В корпусе Бенуа Русского музея открылась выставка, приуроченная к 150-летию со дня рождения Константина Коровина (1861-1939), имеющего право носить гордое звание импрессиониста более, чем кто-либо другой из русских художников. Посетив вернисаж, МИХАИЛ ТРОФИМЕНКОВ открыл закон зависимости эстетической ориентации художника от его географического расположения в отдельно взятый момент времени. Игорь Грабарь еще в 1909 году авторитетно заявил, что именно с Коровина "началась история новейшего искусства в России", и эта оценка выдержала столетнюю проверку временем. Коровина не хочется называть русским импрессионистом. В этом словосочетании скользит какая-то полуизвиняющаяся, полузаносчивая нота, вроде — да, он, как и французы, открыл автономную ценность и прелесть зыбкого, привольного цвета и света, но то ли дополнил ее русской реалистической традицией, то ли так и не смог от нее избавиться.
Коровин же был просто импрессионистом — точнее, стал им в полной мере с тех пор, как с конца 1880-х годов все чаще и чаще стал бывать в Европе. Его дымчатые, почти монохромные виды марсельского порта, его суматошный, мерцающий, дробящийся ночной Париж — это не подражание французским учителям: он просто смотрел на мир в том же ракурсе, что и они. При этом, став импрессионистом уже в годы постимпрессионизма, он не окостенел в этом эстетическом амплуа. Его живопись оставалась открытой новым веяниям, становясь с течением времени смелее и интереснее.
И не стоит сокрушаться по поводу судьбы Коровина, "умершего в изгнании". В конце концов, он умер в Париже — в городе, любовь к которому пропитывает его лучшие работы.
Другое дело, что импрессионистом Коровин становился преимущественно в своих европейских поездках.

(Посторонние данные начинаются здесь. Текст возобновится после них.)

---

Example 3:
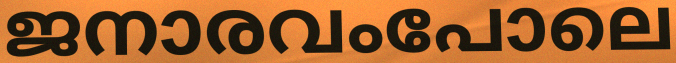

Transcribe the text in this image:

ജനാരവംപോലെ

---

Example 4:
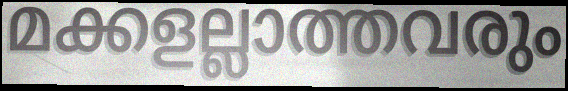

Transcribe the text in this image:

മക്കളല്ലാത്തവരും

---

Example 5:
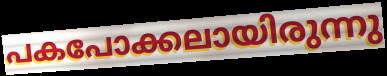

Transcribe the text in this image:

പകപോക്കലായിരുന്നു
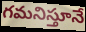
గమనిస్తూనే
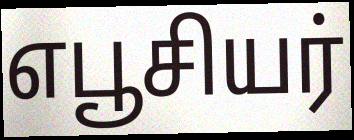
எபூசியர்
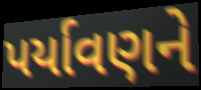
પર્યાવણને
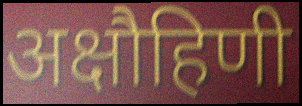
अक्षौहिणी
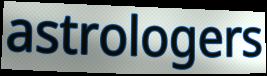
astrologers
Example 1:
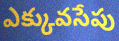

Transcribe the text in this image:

ఎక్కువసేపు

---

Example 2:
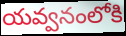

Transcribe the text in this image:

యవ్వనంలోకి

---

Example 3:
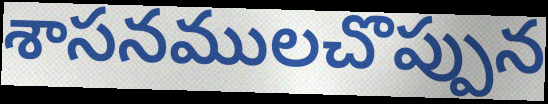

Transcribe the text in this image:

శాసనములచొప్పున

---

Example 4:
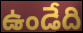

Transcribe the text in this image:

ఉండేది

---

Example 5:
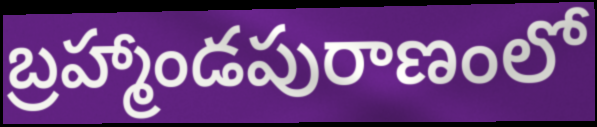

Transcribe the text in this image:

బ్రహ్మాండపురాణంలో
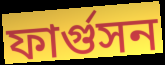
ফার্গুসন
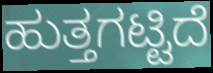
ಹುತ್ತಗಟ್ಟಿದೆ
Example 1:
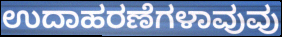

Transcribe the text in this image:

ಉದಾಹರಣೆಗಳಾವುವು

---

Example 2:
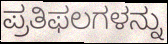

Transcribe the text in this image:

ಪ್ರತಿಫಲಗಳನ್ನು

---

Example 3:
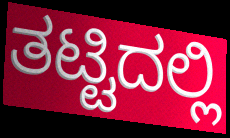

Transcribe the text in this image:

ತಟ್ಟಿದಲ್ಲಿ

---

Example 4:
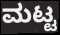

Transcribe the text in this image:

ಮಟ್ಟ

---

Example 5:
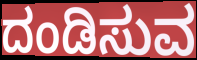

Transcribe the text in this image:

ದಂಡಿಸುವ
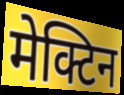
मेक्टिन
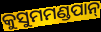
କୁସୁମମଣ୍ଡପାନ୍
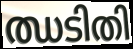
ഝടിതി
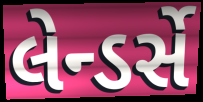
લેન્ડર્સે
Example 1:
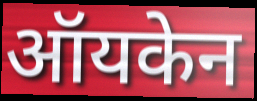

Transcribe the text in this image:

ऑयकेन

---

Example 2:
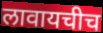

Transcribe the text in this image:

लावायचीच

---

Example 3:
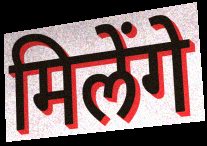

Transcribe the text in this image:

मिलेंगे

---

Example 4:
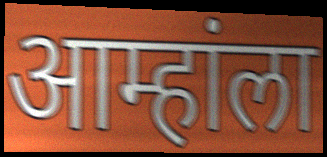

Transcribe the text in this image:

आम्हांला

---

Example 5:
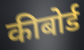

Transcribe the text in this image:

कीबोर्ड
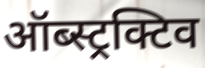
ऑब्स्ट्रक्टिव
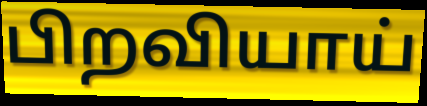
பிறவியாய்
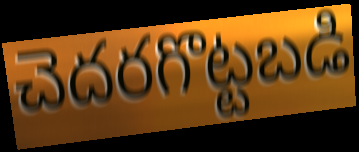
చెదరగొట్టబడి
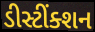
ડીસ્ટીંક્શન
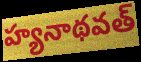
హ్యనాథవత్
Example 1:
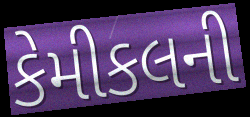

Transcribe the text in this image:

કેમીકલની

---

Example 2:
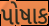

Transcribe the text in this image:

પોષાક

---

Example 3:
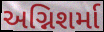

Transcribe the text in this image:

અગ્નિશર્મા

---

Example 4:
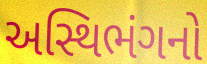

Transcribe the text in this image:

અસ્થિભંગનો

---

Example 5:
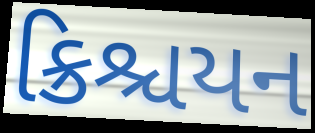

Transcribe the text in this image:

ક્રિશ્ચયન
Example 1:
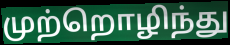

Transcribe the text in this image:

А возвращаясь на родину — нет, конечно, не перевоплощался в передвижника, — но на родную природу смотрел уже не с той смелой свободой, что на парижские бульвары. Возвращались саврасовская меланхоличность и левитановская задумчивость, которые так не шли этому веселому гуляке, старообрядцу, перевоплотившемуся в истинного парижанина.
Но это все Коровин знакомый, привычный. Главный же козырь выставки в Русском музее — другой. Это впервые (после выставки общества "Мир искусства" в Петербурге в 1901 году) экспонированные работы, созданные художником для отделов Сибири и Крайнего Севера павильона окраин России на парижской Всемирной выставке 1900 года. На Север художник ездил с Валентином Серовым еще в 1894 году, в 1896 году оформлял павильон Крайнего Севера на Всероссийской выставке в Нижнем Новгороде, а парижский цикл — итоговая формула северной темы. Двадцать три огромных декоративных панно вызывают ассоциации очень со многим, но ни в коем случае не с импрессионизмом.
С одной стороны, это, конечно, модерн. Фирменная коровинская живописность вытеснена строгой, но и прихотливой графикой скал и корабельных сосен. Эту природу не застигнуть врасплох, она многозначительна до мистичности, похожа на декорацию для древнего, языческого ритуала. Притом что Коровин и мистика — понятия, казалось бы, несовместные.
С другой стороны, эти панно вызывают неожиданные ассоциации с гораздо более поздними феноменами искусства ХХ века. Условно говоря, с Рокуэллом Кентом. Или — особенно когда на панно въезжает "Поезд самоедов" и тундра оживает — с советским "суровым стилем" 1960-х. Ведь романтика освоения Заполярья и прочих диких уголков СССР была одной из важнейших тем этого направления. А та самая графичность и многозначительность природы, которую едва ли не первым воплотил в живописи Коровин, оправдывала отступления "суровых" художников от ортодоксального соцреализма.
Академик Коровин, Коровин как основоположник "новейшего искусства в России" — все это почетно и прекрасно. Но едва ли не самую лестную оценку его творчеству дало военное ведомство. Когда началась Первая мировая война, Коровина пригласили в генеральный штаб консультантом по маскировке. А камуфляж кому ни попадя не доверят. Только художнику, абсолютно адекватному современным художественным поискам, ведь камуфляж — та же абстрактная живопись.